Wagner Acoustic Again for ‘Bloom’
Although his music has been compared to that of James Taylor, Michael Penn, Jeffrey Gaines and Suzanne Vega, Saratoga Springs resident Benjamin Wagner has his roots in a somewhat louder tradition.
While an undergraduate at Syracuse University, Wagner led a jangly alternative-rock aggregatioin called Smokey Junglefrog, which opened concerts for Dada, the Samples and the Mighty Mighty Bosstones.
“The Replacements Paul Westerberg is more my style as a songwriter. I love the way his music can be aggressive, yet still close to the heart,” said Wagner, who will perform 8 pm Friday at the Back Door Cafe.
For “Bloom,” Wagner’s second solo recording, the 23-year-old singer-songwriter returned to the acoustic format. “I think it was a reaction to the years of distortion,” he said during a recent telephone interview.

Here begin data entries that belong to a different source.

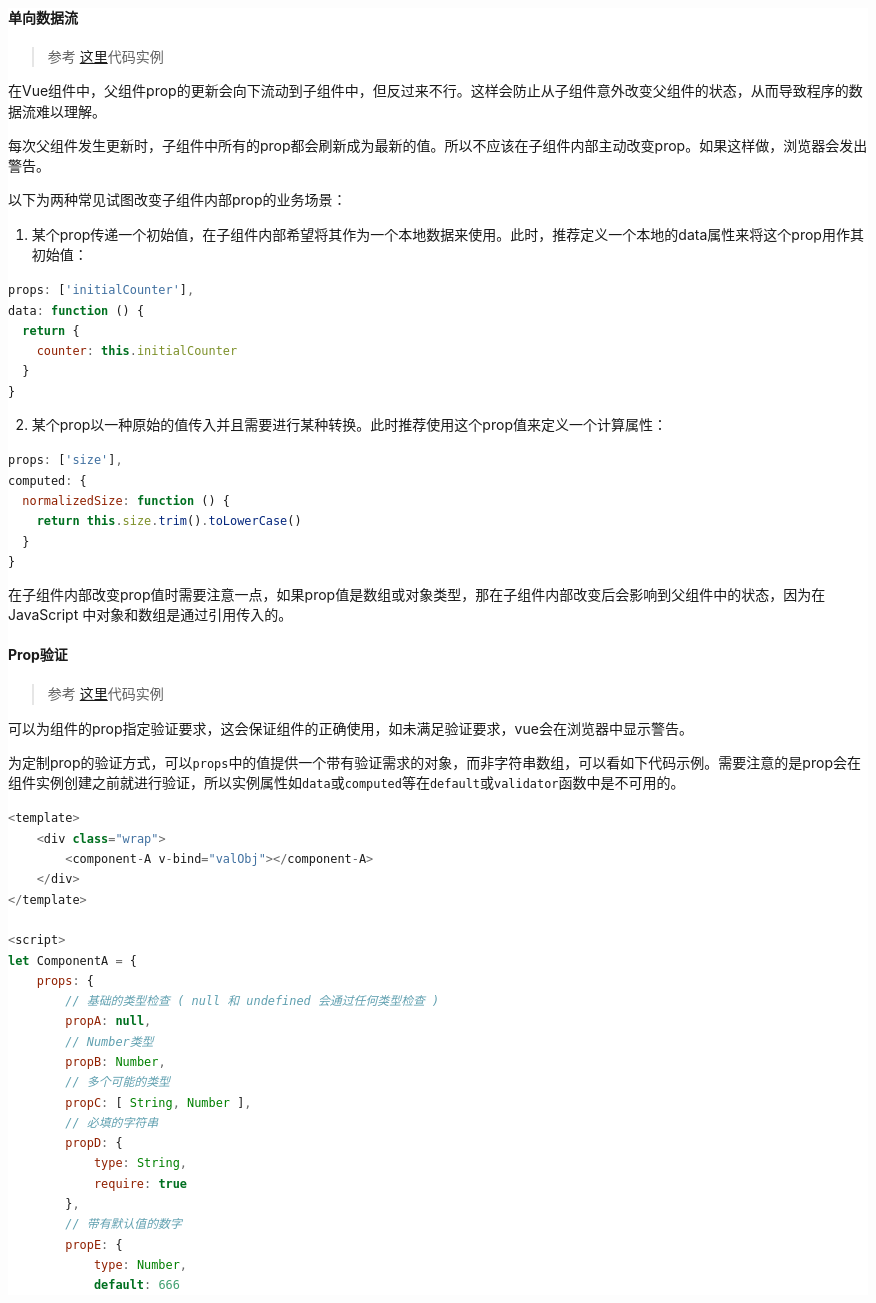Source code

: #### 单向数据流

> 参考 [这里](https://github.com/nitxs/private_materials/blob/master/webapck4/webpack4~vue/src/views/pages/test2/Test2B.vue)代码实例

在Vue组件中，父组件prop的更新会向下流动到子组件中，但反过来不行。这样会防止从子组件意外改变父组件的状态，从而导致程序的数据流难以理解。

每次父组件发生更新时，子组件中所有的prop都会刷新成为最新的值。所以不应该在子组件内部主动改变prop。如果这样做，浏览器会发出警告。

以下为两种常见试图改变子组件内部prop的业务场景：

1. 某个prop传递一个初始值，在子组件内部希望将其作为一个本地数据来使用。此时，推荐定义一个本地的data属性来将这个prop用作其初始值：

```javascript
props: ['initialCounter'],
data: function () {
  return {
    counter: this.initialCounter
  }
}
```

2. 某个prop以一种原始的值传入并且需要进行某种转换。此时推荐使用这个prop值来定义一个计算属性：

```javascript
props: ['size'],
computed: {
  normalizedSize: function () {
    return this.size.trim().toLowerCase()
  }
}
```

在子组件内部改变prop值时需要注意一点，如果prop值是数组或对象类型，那在子组件内部改变后会影响到父组件中的状态，因为在 JavaScript 中对象和数组是通过引用传入的。

#### Prop验证

> 参考 [这里](https://github.com/nitxs/private_materials/blob/master/webapck4/webpack4~vue/src/views/pages/test2/Test2C.vue)代码实例

可以为组件的prop指定验证要求，这会保证组件的正确使用，如未满足验证要求，vue会在浏览器中显示警告。

为定制prop的验证方式，可以`props`中的值提供一个带有验证需求的对象，而非字符串数组，可以看如下代码示例。需要注意的是prop会在组件实例创建之前就进行验证，所以实例属性如`data`或`computed`等在`default`或`validator`函数中是不可用的。

```javascript
<template>
    <div class="wrap">
        <component-A v-bind="valObj"></component-A>
    </div>
</template>

<script>
let ComponentA = {
    props: {
        // 基础的类型检查 ( null 和 undefined 会通过任何类型检查 )
        propA: null,
        // Number类型
        propB: Number,
        // 多个可能的类型
        propC: [ String, Number ],
        // 必填的字符串
        propD: {
            type: String,
            require: true
        },
        // 带有默认值的数字
        propE: {
            type: Number,
            default: 666
```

Born in Iowa City, Iowa, Wagner lived in Maryland, Indiana, Illinois and Pennsylvania before attending Syracuse University as a journalism and creative writing major. After graduation he relocated to Saratoga Springs, and between his job as manager of the Uncommon Grounds coffeeshop, he recorded “Bloom” in the winter of 1994.
One of the disc’s strongest tracks is “Red River Fall,” an eerie dissection of the breakup of a marriage.

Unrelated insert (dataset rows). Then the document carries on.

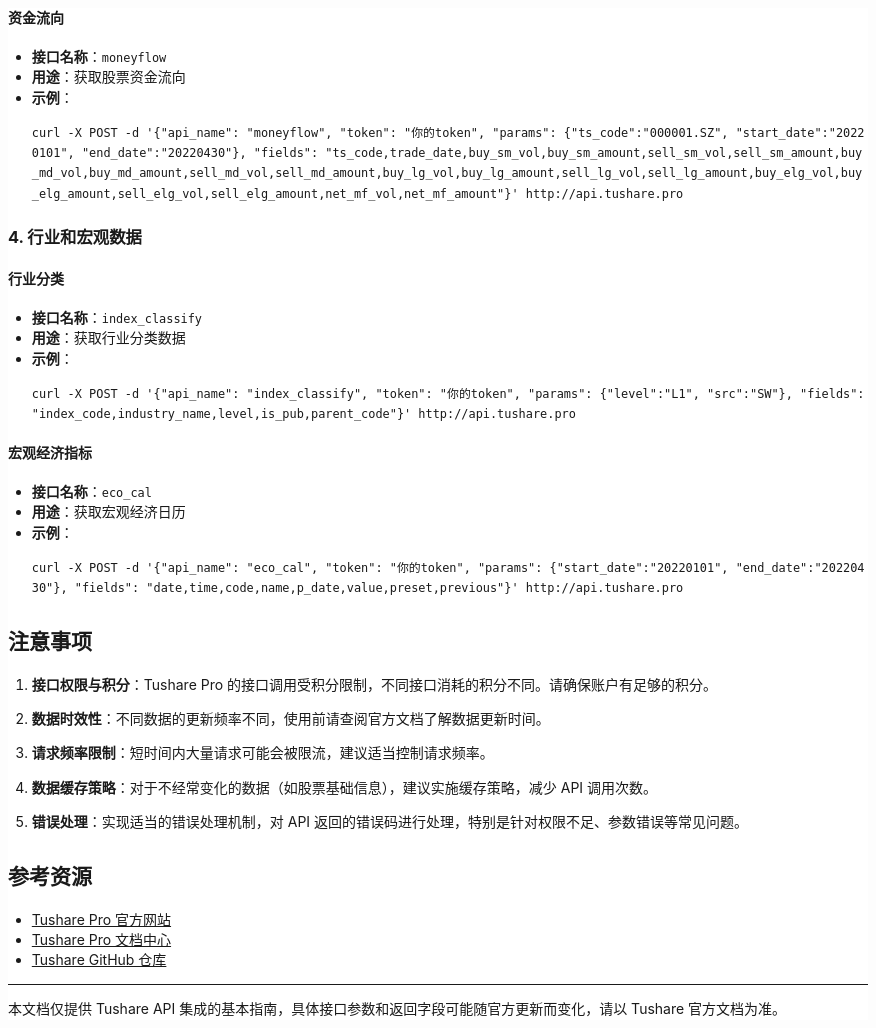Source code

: #### 资金流向
- **接口名称**：`moneyflow`
- **用途**：获取股票资金流向
- **示例**：
  ```
  curl -X POST -d '{"api_name": "moneyflow", "token": "你的token", "params": {"ts_code":"000001.SZ", "start_date":"20220101", "end_date":"20220430"}, "fields": "ts_code,trade_date,buy_sm_vol,buy_sm_amount,sell_sm_vol,sell_sm_amount,buy_md_vol,buy_md_amount,sell_md_vol,sell_md_amount,buy_lg_vol,buy_lg_amount,sell_lg_vol,sell_lg_amount,buy_elg_vol,buy_elg_amount,sell_elg_vol,sell_elg_amount,net_mf_vol,net_mf_amount"}' http://api.tushare.pro
  ```

### 4. 行业和宏观数据

#### 行业分类
- **接口名称**：`index_classify`
- **用途**：获取行业分类数据
- **示例**：
  ```
  curl -X POST -d '{"api_name": "index_classify", "token": "你的token", "params": {"level":"L1", "src":"SW"}, "fields": "index_code,industry_name,level,is_pub,parent_code"}' http://api.tushare.pro
  ```

#### 宏观经济指标
- **接口名称**：`eco_cal`
- **用途**：获取宏观经济日历
- **示例**：
  ```
  curl -X POST -d '{"api_name": "eco_cal", "token": "你的token", "params": {"start_date":"20220101", "end_date":"20220430"}, "fields": "date,time,code,name,p_date,value,preset,previous"}' http://api.tushare.pro
  ```


## 注意事项

1. **接口权限与积分**：Tushare Pro 的接口调用受积分限制，不同接口消耗的积分不同。请确保账户有足够的积分。

2. **数据时效性**：不同数据的更新频率不同，使用前请查阅官方文档了解数据更新时间。

3. **请求频率限制**：短时间内大量请求可能会被限流，建议适当控制请求频率。

4. **数据缓存策略**：对于不经常变化的数据（如股票基础信息），建议实施缓存策略，减少 API 调用次数。

5. **错误处理**：实现适当的错误处理机制，对 API 返回的错误码进行处理，特别是针对权限不足、参数错误等常见问题。

## 参考资源

- [Tushare Pro 官方网站](https://tushare.pro/)
- [Tushare Pro 文档中心](https://tushare.pro/document/1)
- [Tushare GitHub 仓库](https://github.com/waditu/tushare)

---

本文档仅提供 Tushare API 集成的基本指南，具体接口参数和返回字段可能随官方更新而变化，请以 Tushare 官方文档为准。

“It’s not wholly autobiographical; neither of my parents are near the ogres depicted in the song,” he said. “But they divorced when I was 10, and for a child of any age, it’s a disturbing experience.”

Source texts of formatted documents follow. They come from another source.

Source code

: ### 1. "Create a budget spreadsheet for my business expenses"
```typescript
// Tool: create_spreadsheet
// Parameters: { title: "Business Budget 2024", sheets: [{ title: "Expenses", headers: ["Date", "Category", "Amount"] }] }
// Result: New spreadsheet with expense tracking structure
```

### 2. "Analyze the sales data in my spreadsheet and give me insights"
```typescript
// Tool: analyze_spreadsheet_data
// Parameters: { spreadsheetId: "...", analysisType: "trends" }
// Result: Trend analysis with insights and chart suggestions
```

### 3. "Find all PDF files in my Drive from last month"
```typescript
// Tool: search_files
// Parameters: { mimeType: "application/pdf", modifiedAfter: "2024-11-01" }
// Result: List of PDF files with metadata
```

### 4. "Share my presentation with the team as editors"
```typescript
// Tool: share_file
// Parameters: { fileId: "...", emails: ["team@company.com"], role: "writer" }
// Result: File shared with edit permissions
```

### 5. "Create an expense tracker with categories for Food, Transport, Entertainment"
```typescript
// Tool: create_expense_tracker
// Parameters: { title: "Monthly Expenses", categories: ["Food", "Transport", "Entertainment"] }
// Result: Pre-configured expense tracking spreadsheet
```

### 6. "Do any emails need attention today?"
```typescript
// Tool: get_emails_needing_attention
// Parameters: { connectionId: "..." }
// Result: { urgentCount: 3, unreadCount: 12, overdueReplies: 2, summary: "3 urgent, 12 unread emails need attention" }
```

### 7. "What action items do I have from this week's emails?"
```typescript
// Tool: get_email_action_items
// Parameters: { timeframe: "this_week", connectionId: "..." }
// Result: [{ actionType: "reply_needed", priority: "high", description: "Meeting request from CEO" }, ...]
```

“The song is about the gulf that can form between two people, and when I began writing it, my own feelings began spilling out.”
For “Ribbon,” written about the AIDS crisis in America, Wagner was inspired by Tom Hanks portrayal of a dying AIDS sufferer in “Philidelphia.”
“He took a disease that was an abstract and put a human face on it,” he said. “The song was my reaction to the enormous toll AIDS has taken.”
And then there’s “She Said, She Said,” not to be confused with the 1966 Beatles song off the same name. “I swear I didn’t realize that they had written a song with the same title,” he said with a laugh. “Now I’m not hearing the end of it!”